Entre 1995 et 2017, ces accélérations ont été observées pour 149 produits HS4. Les résultats montrent que les événements concernant les produits agricoles ont dominé ceux relatifs aux produits manufacturés, notamment en Afrique de l’Ouest. Parallèlement, les exportations de biens manufacturés, bien que moins fréquentes, montrent un potentiel prometteur de nature à promouvoir la diversification économique. Les épisodes d’accélération se sont généralement produits avant 2008, une période de forte croissance mondiale largement soutenue par la demande chinoise de matières premières.
La sous-évaluation : un outil, mais pas une solution universelle
On parle de sous-évaluation d'une devise lorsqu'une monnaie est cotée à un niveau inférieur à sa "valeur réelle". Les coûts de production sont alors réduits en termes relatifs, rendant les produits locaux plus compétitifs sur les marchés internationaux.
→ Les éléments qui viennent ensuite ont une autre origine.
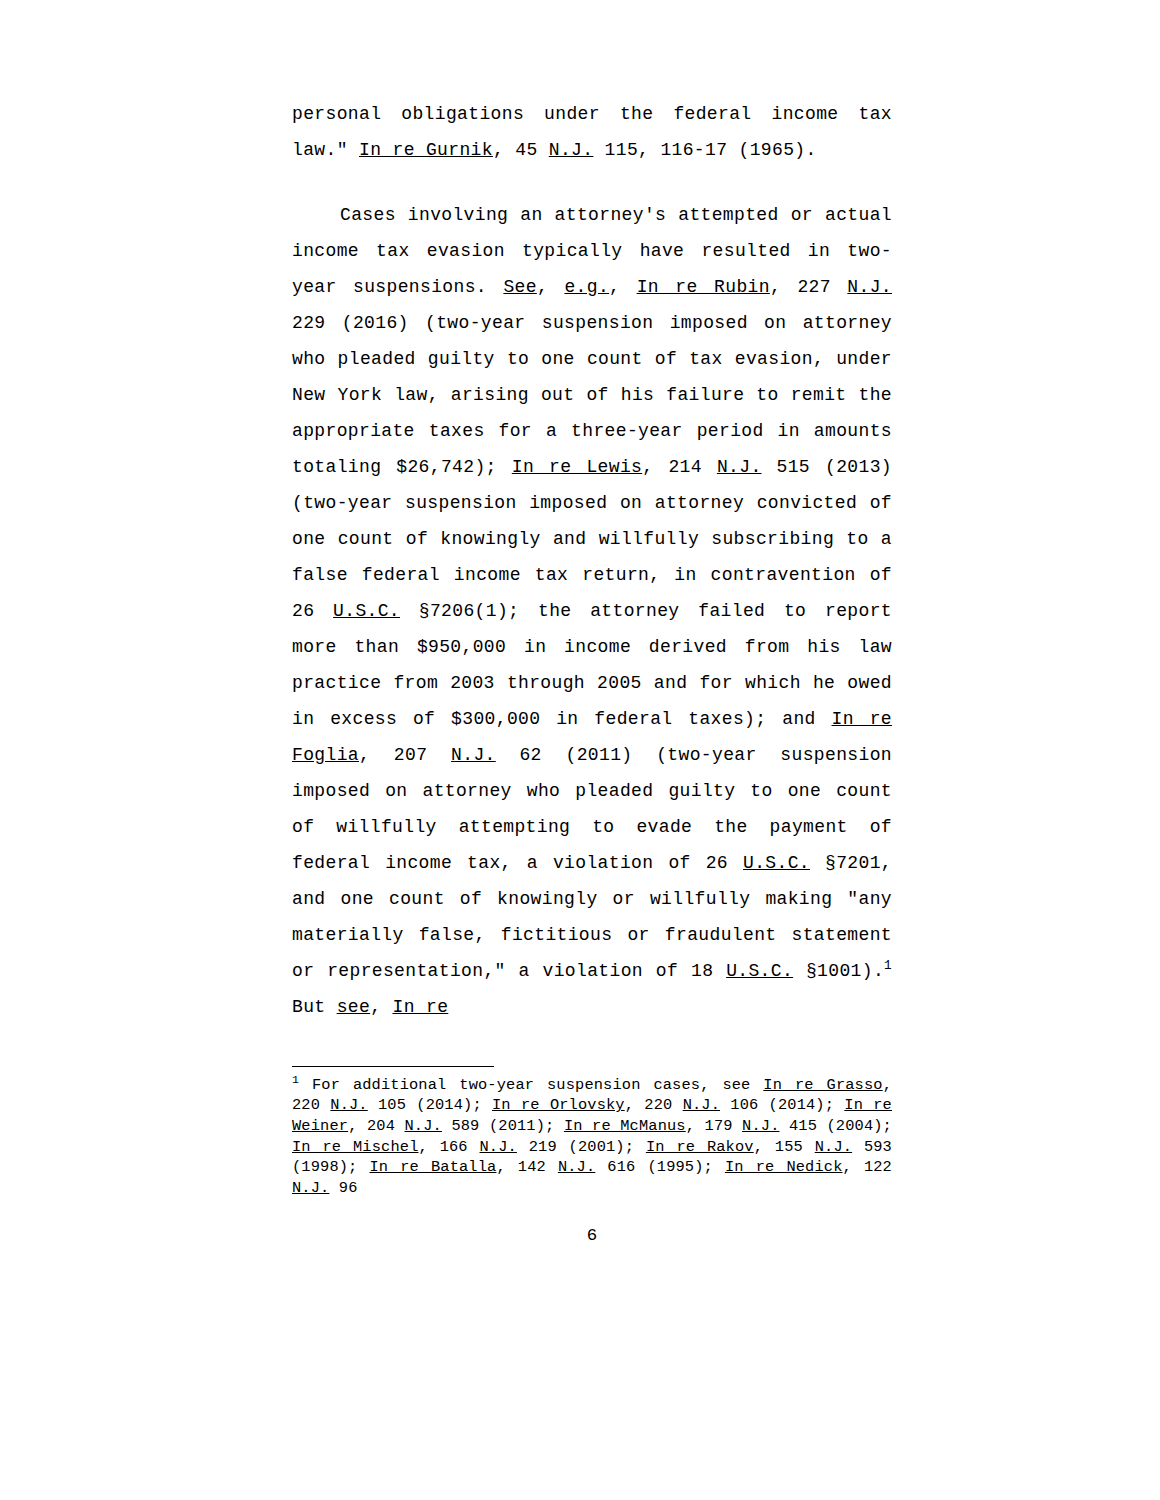personal obligations under the federal income tax law." In re Gurnik, 45 N.J. 115, 116-17 (1965).
Cases involving an attorney's attempted or actual income tax evasion typically have resulted in two-year suspensions. See, e.g., In re Rubin, 227 N.J. 229 (2016) (two-year suspension imposed on attorney who pleaded guilty to one count of tax evasion, under New York law, arising out of his failure to remit the appropriate taxes for a three-year period in amounts totaling $26,742); In re Lewis, 214 N.J. 515 (2013) (two-year suspension imposed on attorney convicted of one count of knowingly and willfully subscribing to a false federal income tax return, in contravention of 26 U.S.C. §7206(1); the attorney failed to report more than $950,000 in income derived from his law practice from 2003 through 2005 and for which he owed in excess of $300,000 in federal taxes); and In re Foglia, 207 N.J. 62 (2011) (two-year suspension imposed on attorney who pleaded guilty to one count of willfully attempting to evade the payment of federal income tax, a violation of 26 U.S.C. §7201, and one count of knowingly or willfully making "any materially false, fictitious or fraudulent statement or representation," a violation of 18 U.S.C. §1001).1 But see, In re
1 For additional two-year suspension cases, see In re Grasso, 220 N.J. 105 (2014); In re Orlovsky, 220 N.J. 106 (2014); In re Weiner, 204 N.J. 589 (2011); In re McManus, 179 N.J. 415 (2004); In re Mischel, 166 N.J. 219 (2001); In re Rakov, 155 N.J. 593 (1998); In re Batalla, 142 N.J. 616 (1995); In re Nedick, 122 N.J. 96
6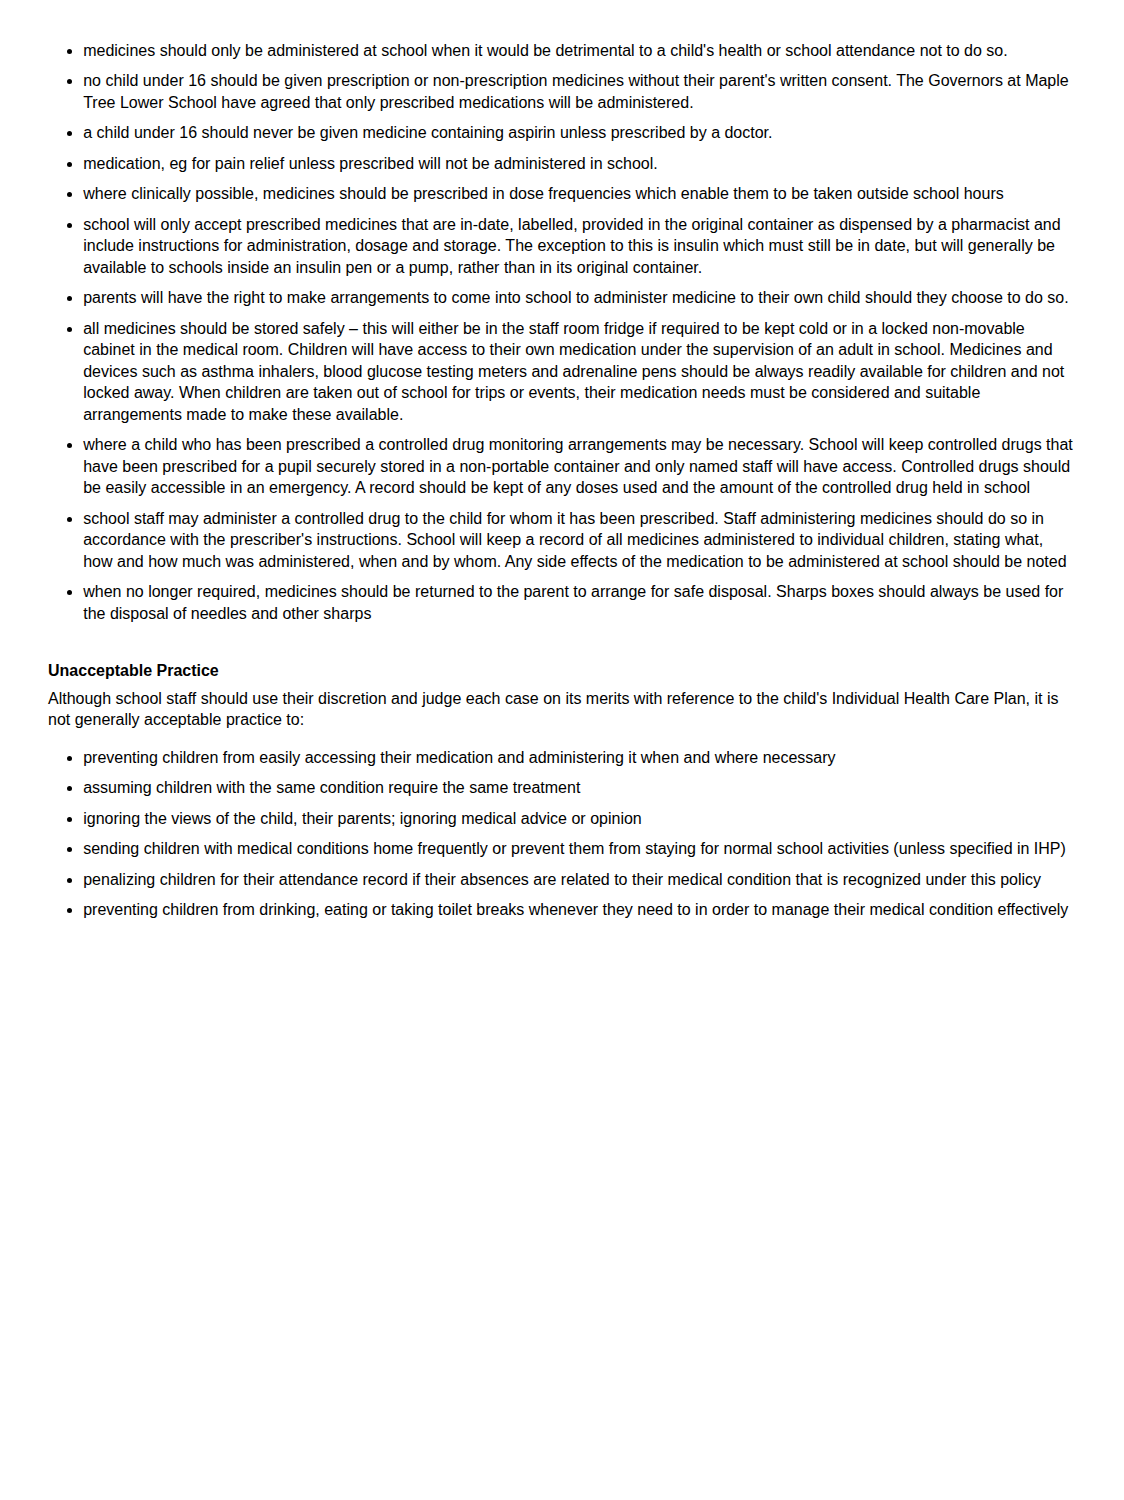medicines should only be administered at school when it would be detrimental to a child's health or school attendance not to do so.
no child under 16 should be given prescription or non-prescription medicines without their parent's written consent. The Governors at Maple Tree Lower School have agreed that only prescribed medications will be administered.
a child under 16 should never be given medicine containing aspirin unless prescribed by a doctor.
medication, eg for pain relief unless prescribed will not be administered in school.
where clinically possible, medicines should be prescribed in dose frequencies which enable them to be taken outside school hours
school will only accept prescribed medicines that are in-date, labelled, provided in the original container as dispensed by a pharmacist and include instructions for administration, dosage and storage. The exception to this is insulin which must still be in date, but will generally be available to schools inside an insulin pen or a pump, rather than in its original container.
parents will have the right to make arrangements to come into school to administer medicine to their own child should they choose to do so.
all medicines should be stored safely – this will either be in the staff room fridge if required to be kept cold or in a locked non-movable cabinet in the medical room. Children will have access to their own medication under the supervision of an adult in school. Medicines and devices such as asthma inhalers, blood glucose testing meters and adrenaline pens should be always readily available for children and not locked away. When children are taken out of school for trips or events, their medication needs must be considered and suitable arrangements made to make these available.
where a child who has been prescribed a controlled drug monitoring arrangements may be necessary. School will keep controlled drugs that have been prescribed for a pupil securely stored in a non-portable container and only named staff will have access. Controlled drugs should be easily accessible in an emergency. A record should be kept of any doses used and the amount of the controlled drug held in school
school staff may administer a controlled drug to the child for whom it has been prescribed. Staff administering medicines should do so in accordance with the prescriber's instructions. School will keep a record of all medicines administered to individual children, stating what, how and how much was administered, when and by whom. Any side effects of the medication to be administered at school should be noted
when no longer required, medicines should be returned to the parent to arrange for safe disposal. Sharps boxes should always be used for the disposal of needles and other sharps
Unacceptable Practice
Although school staff should use their discretion and judge each case on its merits with reference to the child's Individual Health Care Plan, it is not generally acceptable practice to:
preventing children from easily accessing their medication and administering it when and where necessary
assuming children with the same condition require the same treatment
ignoring the views of the child, their parents; ignoring medical advice or opinion
sending children with medical conditions home frequently or prevent them from staying for normal school activities (unless specified in IHP)
penalizing children for their attendance record if their absences are related to their medical condition that is recognized under this policy
preventing children from drinking, eating or taking toilet breaks whenever they need to in order to manage their medical condition effectively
Notre analyse montre qu’une sous-évaluation de 10 % de la monnaie locale augmente la probabilité de survenance d’un épisode d’accélération de croissance des exportations de 22 % pour les produits primaires et de 11 % pour les biens manufacturés. Le mécanisme de change agit comme un catalyseur permettant le renforcement de la compétitivité à l’exportation. Bien que la sous-évaluation soit un levier stratégique, elle n’est pas suffisante en elle-même. D’autres facteurs structurants sont essentiels pour l’obtention de ce genre de performance :
- Infrastructure numérique : Un meilleur accès à Internet réduit les coûts de transaction et améliore l’intégration des entreprises dans les chaînes de valeur mondiales.
- Gouvernance efficace : La réduction de la corruption diminue les coûts cachés et améliore la confiance des investisseurs et des partenaires commerciaux.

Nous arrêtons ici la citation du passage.